11/febrero/10
Lucía nació con el muro frente a sí, dentro de sí,
fundidos el uno con el otro, como si el muro hubiera sido construido en el
momento en que Lucía nació, o quién sabe, tal vez fuera a la inversa.
Un día, el muro vino, nadie sabe de dónde. Un episodio
borrado de la memoria colectiva. Una brumosa mañana ya estaba ahí, al final del
pequeño y tenue jardín, justo de frente a la puerta trasera de la casa. Para
todos fue como si siempre hubiera estado ahí, nadie lo edificó; viejo y triste,
llegó a instalarse a un lugar que desde siempre le había pertenecido.
De niña, Lucía fue una pequeña figura opaca que se
movía sigilosa entre las sombras del interior de la casa, sin más luz ni vida,
que la que adquirían sus ojos cuando salía por la puerta trasera de la casa y
cruzaba el boscoso jardín, entonces, con el muro frente a ella, sus pupilas
tornábanse líquidas y el muro gris, húmedo, casi etéreo, parecía diluirse en
esa mirada de agua. Era sólo entonces, que Lucía irrumpía por fin en la
realidad, como si naciera cada vez que entraba al jardín.
Cada mañana durante dieciséis años, ella volvía a
nacer, emergía de las sombras y atravesaba el inmenso, pequeño jardín hasta
llegar al muro, colocábase frente al muro y, extendiendo sus manos sobre el
muro, le susurraba palabras que ni aun los ángeles comprendían; pero esa
mañana, la Lucía de los dieciséis años se percató de algo en el muro que antes
no estaba.
Corroído por los susurros constantes, el muro habíase
desvanecido un poco, lo suficiente como para que un sonido más preciso pudiera
atravesarlo. El hueco en el muro fue todo un hallazgo para Lucía, quien,
preguntándole al muro el significado de tal hecho, escuchó una voz al otro
lado.
-Durante mucho tiempo he venido aquí y nunca antes
había escuchado un sonido más dulce o mejor articulado –ni el canto de las
aves, ni el murmullo del riachuelo– que ahora. Quién eres.
-Una sombra. Igual tiempo he susurrado desde este lado
del muro y nunca voz semejante a la tuya –atronadora y clara, como un relámpago
en el desierto– me había contestado. Quién eres tú.

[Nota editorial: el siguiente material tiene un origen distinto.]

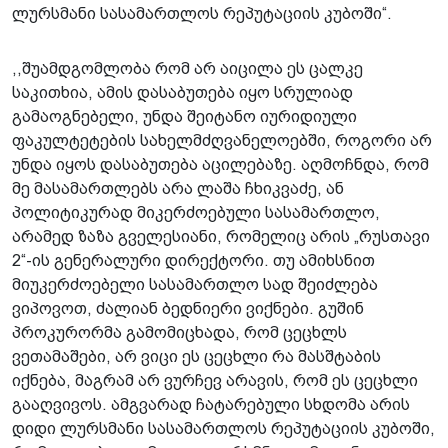
ლურსმანი სასამართლოს რეპუტაციის კუბოში“.
,,შუამდგომლობა რომ არ აიცილა ეს ცალკე
საკითხია, ამის დასაბუთება იყო სრულიად
გამაოგნებელი, უნდა შეიტანო იურიდიული
ფაკულტეტების სახელმძღვანელოებში, როგორი არ
უნდა იყოს დასაბუთება აცილებაზე. აღმოჩნდა, რომ
მე მასამართლებს არა ლაშა ჩხიკვაძე, ან
პოლიტიკურად მიკერძოებული სასამართლო,
არამედ ზაზა გველესიანი, რომელიც არის „რუსთავი
2“-ის გენერალური დირექტორი. თუ ამიხსნით
მიუკერძოებელი სასამართლო სად შეიძლება
ვიპოვოთ, ძალიან ბედნიერი ვიქნები. გუშინ
პროკურორმა გამომიცხადა, რომ ცეცხლს
ვეთამაშები, არ ვიცი ეს ცეცხლი რა მასშტაბის
იქნება, მაგრამ არ ვურჩევ არავის, რომ ეს ცეცხლი
გააღვივოს. ამგვარად ჩატარებული სხდომა არის
დიდი ლურსმანი სასამართლოს რეპუტაციის კუბოში,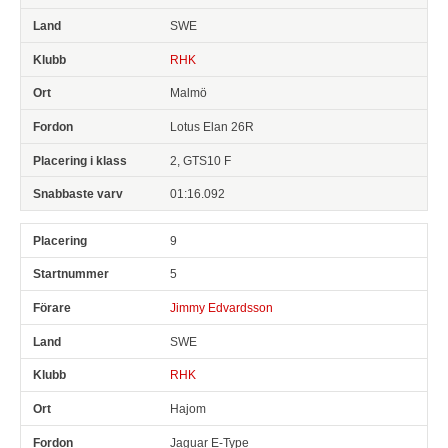
SWE
RHK
Malmö
Lotus Elan 26R
2, GTS10 F
01:16.092
9
5
Jimmy Edvardsson
SWE
RHK
Hajom
Jaguar E-Type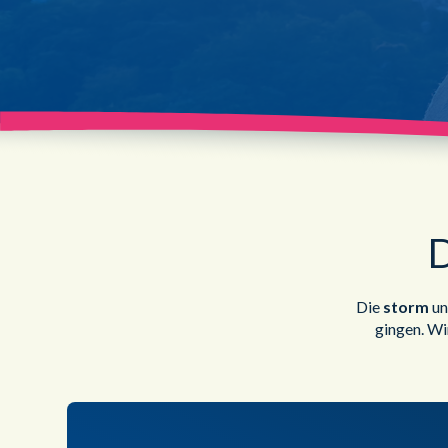
D
Die
storm
u
gingen. Wi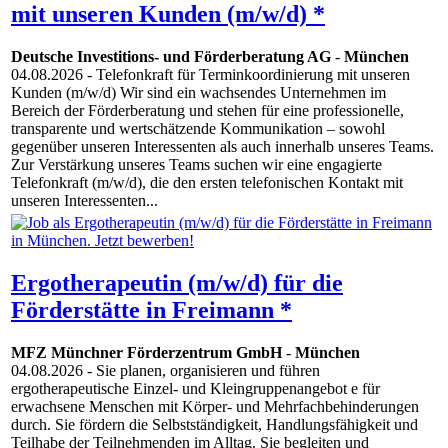
mit unseren Kunden (m/w/d) *
Deutsche Investitions- und Förderberatung AG
-
München
04.08.2026
- Telefonkraft für Terminkoordinierung mit unseren
Kunden (m/w/d) Wir sind ein wachsendes Unternehmen im
Bereich der Förderberatung und stehen für eine professionelle,
transparente und wertschätzende Kommunikation – sowohl
gegenüber unseren Interessenten als auch innerhalb unseres Teams.
Zur Verstärkung unseres Teams suchen wir eine engagierte
Telefonkraft (m/w/d), die den ersten telefonischen Kontakt mit
unseren Interessenten...
Ergotherapeutin (m/w/d) für die
Förderstätte in Freimann *
MFZ Münchner Förderzentrum GmbH
-
München
04.08.2026
- Sie planen, organisieren und führen
ergotherapeutische Einzel- und Kleingruppenangebot e für
erwachsene Menschen mit Körper- und Mehrfachbehinderungen
durch. Sie fördern die Selbstständigkeit, Handlungsfähigkeit und
Teilhabe der Teilnehmenden im Alltag. Sie begleiten und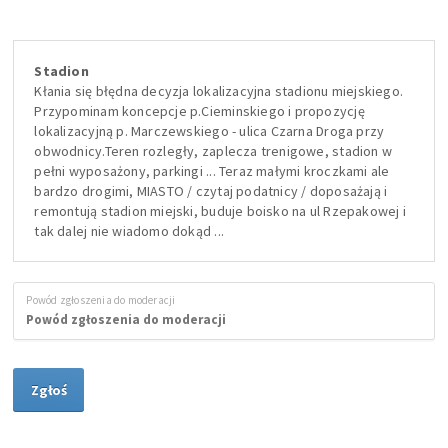
Stadion
Kłania się błędna decyzja lokalizacyjna stadionu miejskiego.
Przypominam koncepcje p.Cieminskiego i propozycję
lokalizacyjną p. Marczewskiego - ulica Czarna Droga przy
obwodnicy.Teren rozległy, zaplecza trenigowe, stadion w
pełni wyposażony, parkingi ... Teraz małymi kroczkami ale
bardzo drogimi, MIASTO / czytaj podatnicy / doposażają i
remontują stadion miejski, buduje boisko na ul Rzepakowej i
tak dalej nie wiadomo dokąd ...
Powód zgłoszenia do moderacji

-Soy el ángel que guarda los lugares que la mente
humana ha olvidado.
El muro había cedido a los susurros de una sombra y de
un ángel, quienes desolados, buscaban la sola equiparable compañía del muro,
que ahora permitía que se conocieran –reconocieran, tal vez.
No se sabe cuánto tiempo pasó desde el hallazgo en el
muro. Cada mañana desde entonces, ellos conversaban a través del muro, siempre
sin verse. El muro los separaba y también los unía.
Un día, mientras hablaban, el muro se desvaneció y
sólo en ese momento pudieron los amantes verse a la cara. Ella era una sombra.
Él, un ángel. Horrorizados, ambos retrocedieron hasta abandonar aquellos
jardines metafísicos y apenas parados cada cual en la puerta de sus respectivas casas, volvieron a ser lo
que antes eran, ella, una triste, sombría mujer, él, un ominoso ermitaño.
Instalados cada quien en su espacio y su tiempo, no fueron nunca más aquella
sombra y aquel ángel fundidos en amor por el muro, que los sacaba de la
realidad para instalarlos fuera del tiempo.